Saturday, 11 February 2017

Pajamas, Chips and Influence




Tonight I’ve had the pleasure of having a girls night in. I’m calling it this, but really it is just me sitting in my basement alone while my baby girl sleeps upstairs. The party was great until bedtime came around and then girls night became girl night. Just me.

Brandon is away tonight playing in a charity hockey game and then filling in on another team later tonight. Now, don’t start feeling bad for me. These games have been on the calendar for weeks and I easily could have asked a friend or two over to make it a true girls night. But for one reason or another, I find myself alone, scrolling through social media, after watching a chick flick and catching up on a show. 

If you are like me, you’ll know that this is a dangerous place to be in. With smudged make up, mismatched pajamas and a half eaten bag of chips lying around - it is practically a breeding ground for comparison to creep in. 

It’s a topic I’ve written about before, something that is almost turning into a catch phrase in our society. We all know the downside of comparison, the emptiness it leaves us with, the unrealistic expectations we begin to place on ourselves. 

But lately I have realized that comparison is not an end in and of itself. In my own life, comparison has begun to lead to intimidation. When I scroll through and see how incredible the life of another seems in comparison to my pajamas and chips, the more I become intimidated by this individual. 

I begin to question myself when I try to interact with her. I feel like I have nothing to offer, nothing to say to someone who has her whole life together. How could we relate when she has a waistline inches smaller, a bank account that seems to have a few more zeros on the end than mine, and an Instagram account that boasts of outings to places I’ve never even heard of? How can I relate when her relationship seems so exciting and she looks like she gets at least 8 hours of uninterrupted sleep every night? 

You see, the time consuming act of comparison, self-doubt and intimidation robs us of joy. It strips us bare of confidence. And worst of all? It distracts us from the influence we actually have. 
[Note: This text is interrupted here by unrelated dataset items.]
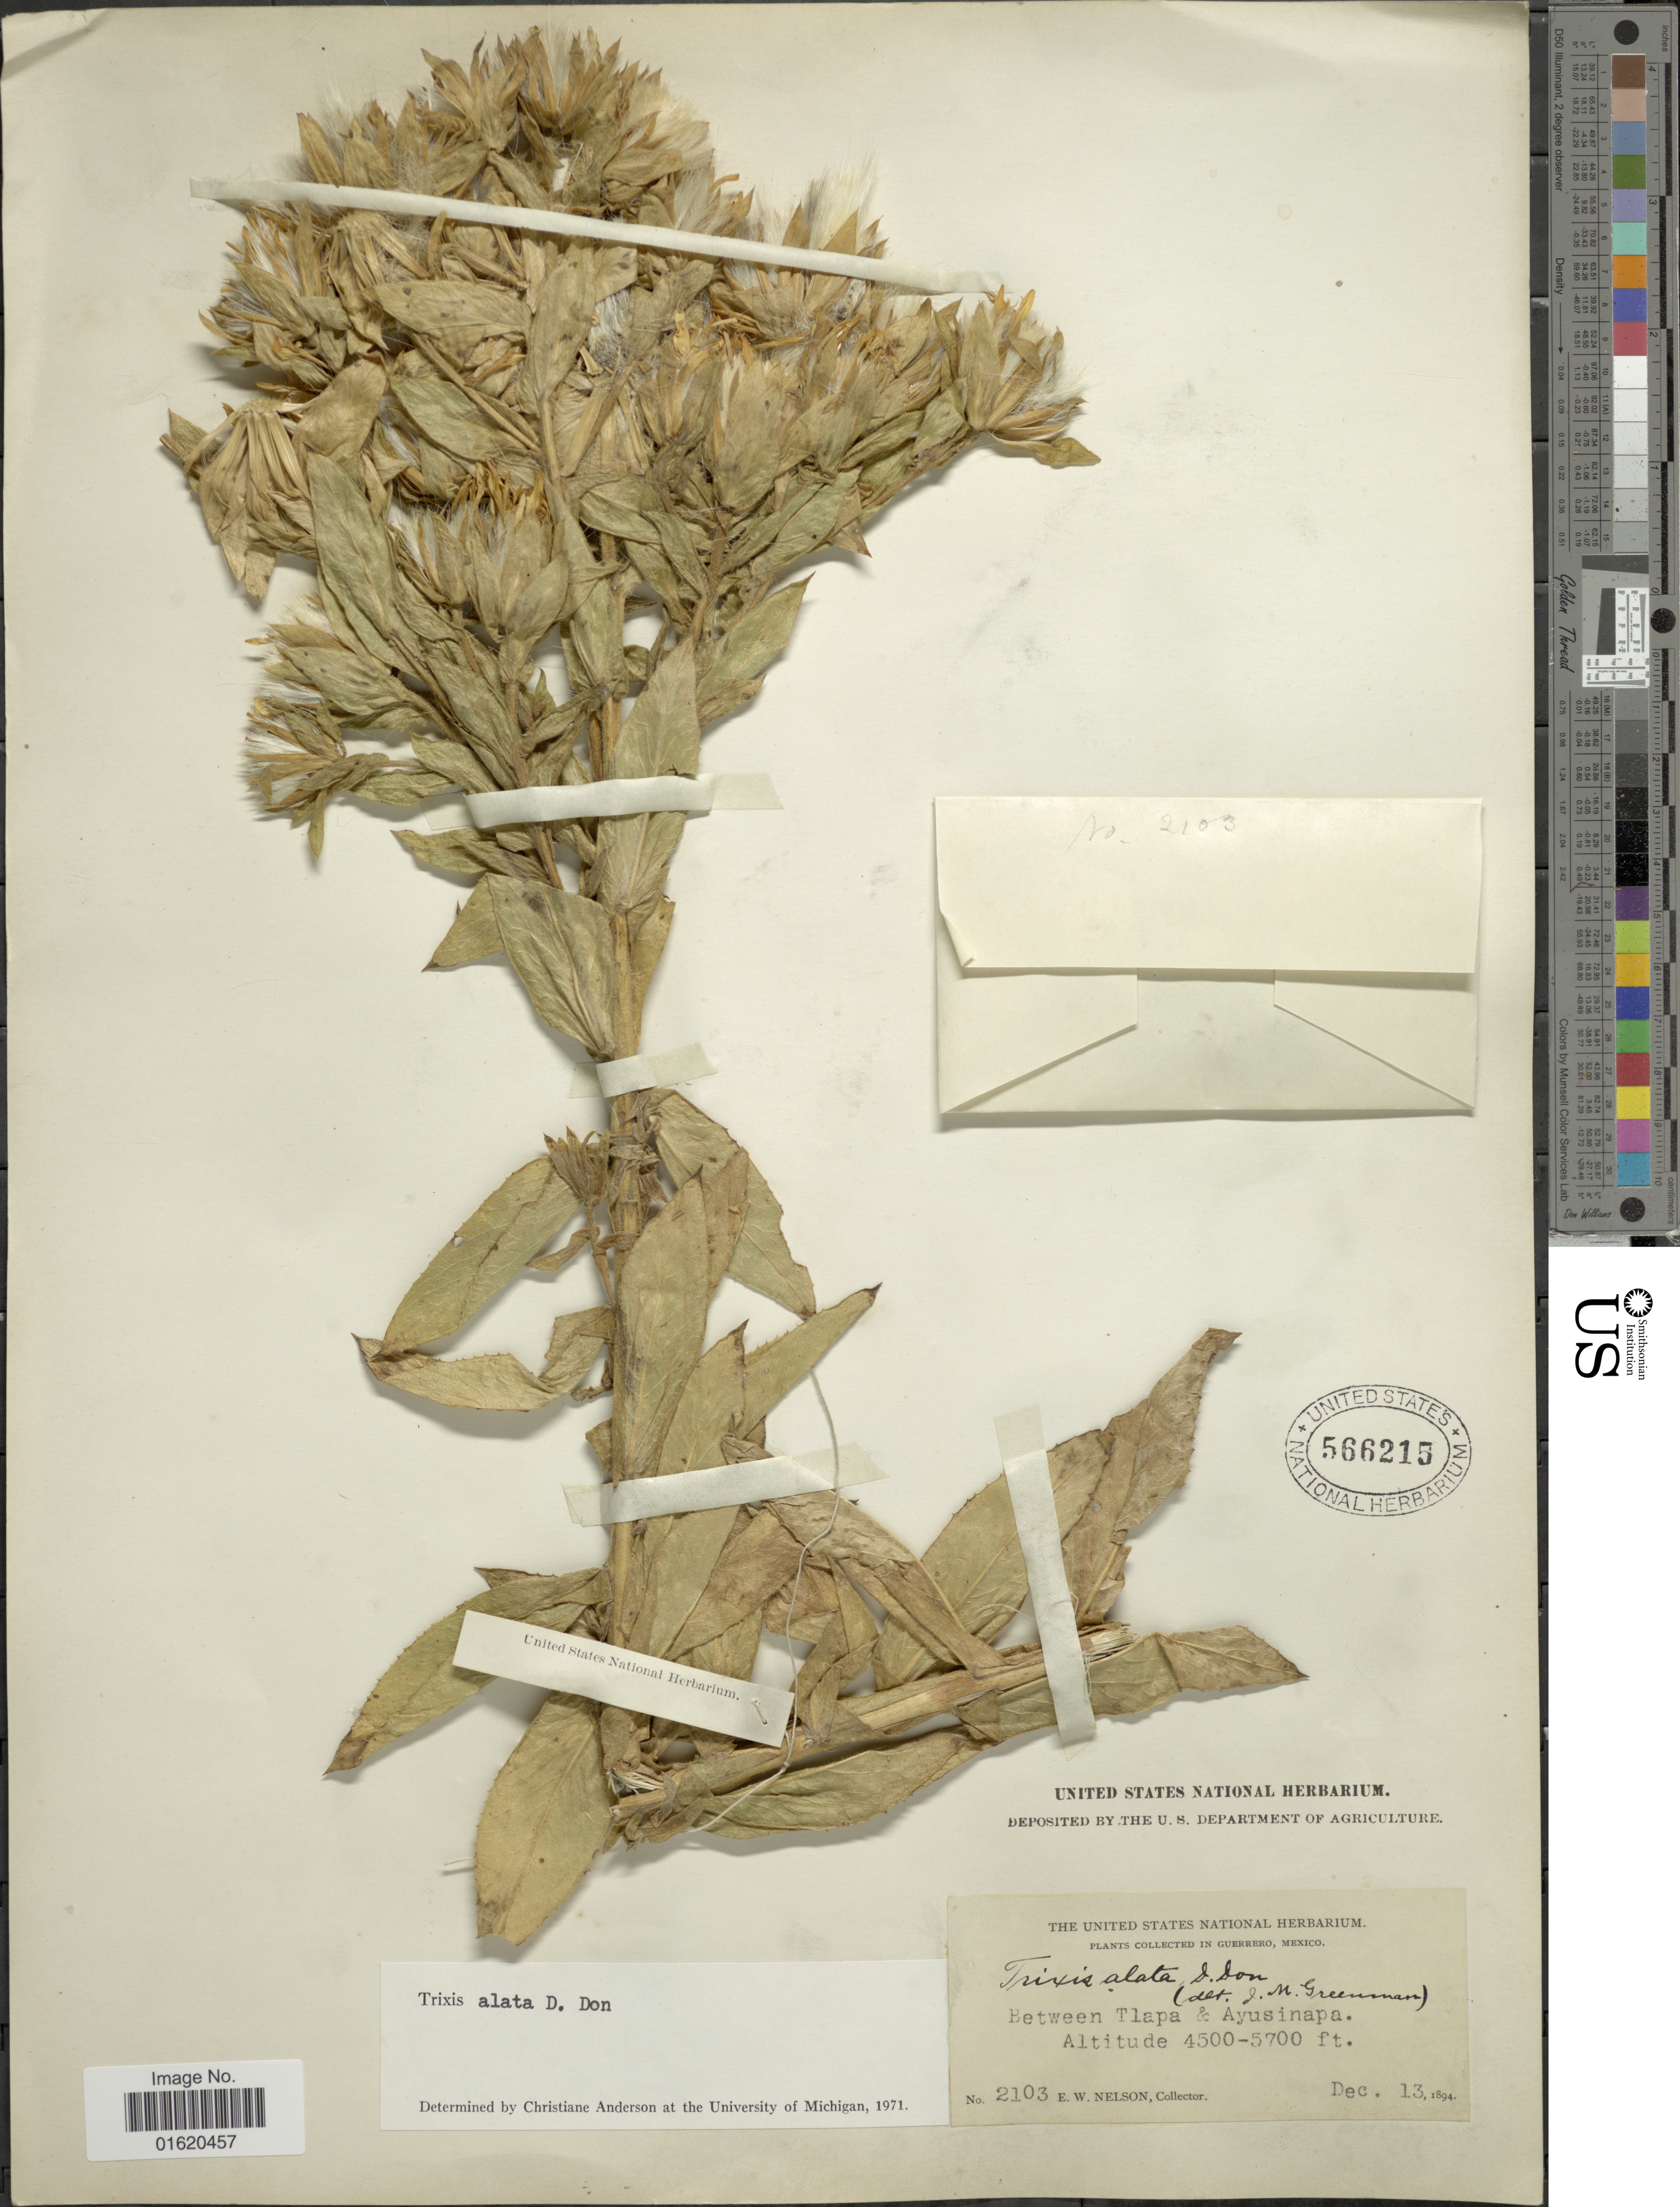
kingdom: Plantae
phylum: Tracheophyta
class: Magnoliopsida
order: Asterales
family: Asteraceae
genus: Trixis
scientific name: Trixis alata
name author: D. Don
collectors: E. W. Nelson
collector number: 2103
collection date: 1894-12-13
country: Mexico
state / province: Guerrero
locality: Between Tlapa & Ayusinapa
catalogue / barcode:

Too often we undermine the influence that we have on the people around us. When we compare ourselves to everyone else, we actually become increasingly inward focused. It creates a twisted form of narcissism, not one celebrating how great we think we are but rather how much less we are than others. We cannot see the truth of the people around us and the positive impact we could have simply because we are so focused on our lack. 

This focus on ourselves can manifest itself in different ways. Perhaps you become obsessed with taking the perfect photo, with living up to the unrealistic standard that will make you good enough in your own eyes. Maybe you quit, hiding away, avoiding any real, honest conversation for fear that someone might just see the real you. Or you might be the person who has a long list of reasons to disqualify herself before she even recognizes the good she could do. 

Trust me, you aren’t alone. 

There have been days where I avoid talking to certain people simply because I don’t feel like I’m good enough, talented enough or pretty enough to really have anything to say to them. And on those days? Those are the times where I am so focused on myself that I miss out on the chance to encourage, to smile at someone, to bring joy. 

Intimidation leads to fear and fear leads to immobility. Something we can’t afford in a society that so desperately needs hope, love and light. So what if she doesn’t like me? Or thinks down on me because I watch chick flicks alone in my basement sometimes? What’s the big deal if she doesn’t want to be my friend? 

Too bad for her! 

I don’t say this to be conceited. On the contrary, I say this because we miss out when we turn down relationship. When we back away from the chance to be honestly human with another person. 

And most of the time? That person that I’m so afraid is going to think less of me? Most often I find that there have been times where she has compared herself to me, or has been intimidated, or is afraid that when I see the real side of her I might not stick around. 

Because we are more alike and more tender than we can sometimes see scrolling through social media. 

So where do we go from here? We remember who we truly are, and we surround ourselves with people who can remind us when we can’t. And we take the risk of reaching out. Sure, sometimes it won’t be reciprocated. But there will be times when you will realize that the love you give to someone else or the leadership you show is more influential and impactful than you ever could have imagined.